Greetings my friends. If any of you did not have a chance to read the 1st and 2nd editions of my banter, or just want to take a glance at a few good recipes, feel free to google “Cooking with the Tax Guy” , as the articles are available to read on the BRC website. My team at BRC and myself made it through another fun and adventure-filled tax season since my last write, and our friends at the IRS made it another interesting and challenging one to boot! The passing of the Inflation Reduction Act of 2022, introduction of Form 1099-K’s and the addition of Schedule K-2/K-3’s were just a few of the new items that we had to master in our ever-changing tax world.
When the number crunching slows down a little bit for us, the firm encourages and supports us to take a break and try to keep a healthy work-life balance. It is extremely important to me and my family as well. When I am done interpreting and researching tax code and reviewing tax form after tax form, you can usually find me at the high school tennis courts watching my daughter, at the football field or wrestling match watching her twin brother or running to Chapel Hill to visit my oldest son. If I am not at any of these places, you can usually find me in the kitchen or at the grill, flattop or smoker cooking something up. I made a living in the restaurant business before entering into the “tax world” and now cooking is something I enjoy doing to relax and destress. Enough about me, how about a recipe that is one of my daughter’s favorites… French onion soup. Yes, at home, and I promise its flavor is just as good, if not better, than what you can get at a restaurant. This dish is great as an appetizer, or just add a salad and you have a meal.
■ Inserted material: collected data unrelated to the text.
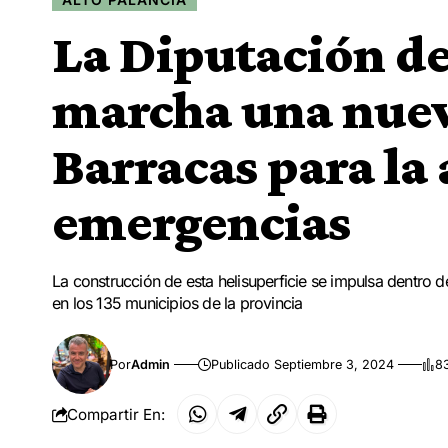
La Diputación de
marcha una nueva
Barracas para la
emergencias
La construcción de esta helisuperficie se impulsa dentro 
en los 135 municipios de la provincia
Por
Admin
Publicado Septiembre 3, 2024
83
Compartir En: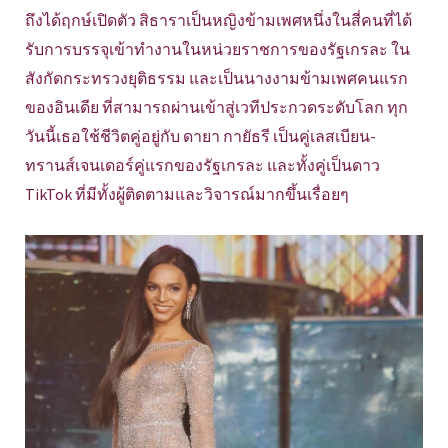
ถึงได้ฤกษ์เปิดตัว สิธาราเป็นหญิงข้ามเพศหนึ่งในสี่คนที่ได้
รับการบรรจุเข้าทำงานในหน่วยราชการของรัฐเกรละ ใน
สังกัดกระทรวงยุติธรรม และเป็นนางงามข้ามเพศคนแรก
ของอินเดีย ที่สามารถผ่านเข้าสู่เวทีประกวดระดับโลก ทุก
วันนี้เธอใช้ชีวิตคู่อยู่กับ ดายา กายัธรี เป็นคู่เลสเบียน-
ทรานส์เจนเดอร์คู่แรกของรัฐเกรละ และทั้งคู่เป็นดาว
TikTok ที่มีทั้งผู้ติดตามและวิจารณ์มากขึ้นเรื่อยๆ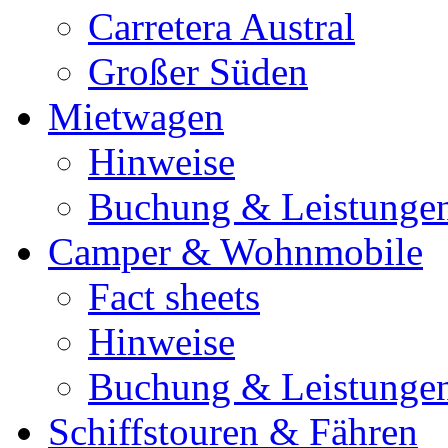
Carretera Austral
Großer Süden
Mietwagen
Hinweise
Buchung & Leistunge
Camper & Wohnmobile
Fact sheets
Hinweise
Buchung & Leistunge
Schiffstouren & Fähren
My daughter takes it warm to school in her thermos.

• ½ dozen large, sweet onions (about 3 pounds or so)
• 2-3 cloves of minced garlic (teaspoons if pre-minced)
• 3-4 tablespoons olive oil
• 2 tablespoons butter
• Salt (to taste)
• ½ teaspoon fresh ground pepper
• 1 tablespoon sugar
• 2 quarts beef stock
• ¾ cup white wine (chardonnay works well)
• 2 bay leaves
• 3 sprigs fresh thyme (or 1 tablespoon dried)
• 3 tablespoons brandy (optional but recommend)
• 8 slices French baguette, about an inch thick. Note: I butter and cover in Parmesan cheese, and toast to golden brown
• 8 slices of Gruyere, Gouda, Swiss, Provolone, Mozzarella, etc.… cheese. Use your favorite. You can use grated as well.

1. Slice onions from root to stem. Onions should yield 10-11 cups.
2. In a large pot heat 3 tablespoons olive oil over medium heat. Add the onions and stir to coat. Cook, stirring frequently for about 20 minutes. After increasing the heat to about medium-high, add the rest of the olive oil and butter. Continue to cook another 30 minutes or so (stirring frequently) until the onions start to brown. Add the sugar and about a teaspoon of salt and continue to cook about 15 more minutes (this is caramelizing). Note, if the onions just soften and do not get really brown, no worries, that is ok, it will still taste the same.

Add the garlic and cook another minute or two.

3. Add the wine and deglaze the pot by scraping the bottom of the pan.
4. Add the beef stock, thyme, bay leaves, and pepper. Bring the liquid to a simmer and lower heat to maintain. Cook for about 45 minutes.
5. Add the brandy and salt and pepper to taste.
6. Toast the bread as noted in the ingredients: place on sheet and brush with olive oil or butter. Then, shake or place on parmesan cheese. Toast in oven at 450 degrees until golden brown. Toaster oven is fine as well.
7. Note you can add cheese to the top of the toast at that point as well then ladle soup into bowl and add a piece of the cheese toast. I prefer to ladle soup into a bowl or crock, add toast, then cover with slice of cheese and broil in toaster oven. Remove bowl carefully as it will be hot.

I hope everyone has a chance to try this dish! I must get back to my world of tax. Until we cook again! Bon a petite!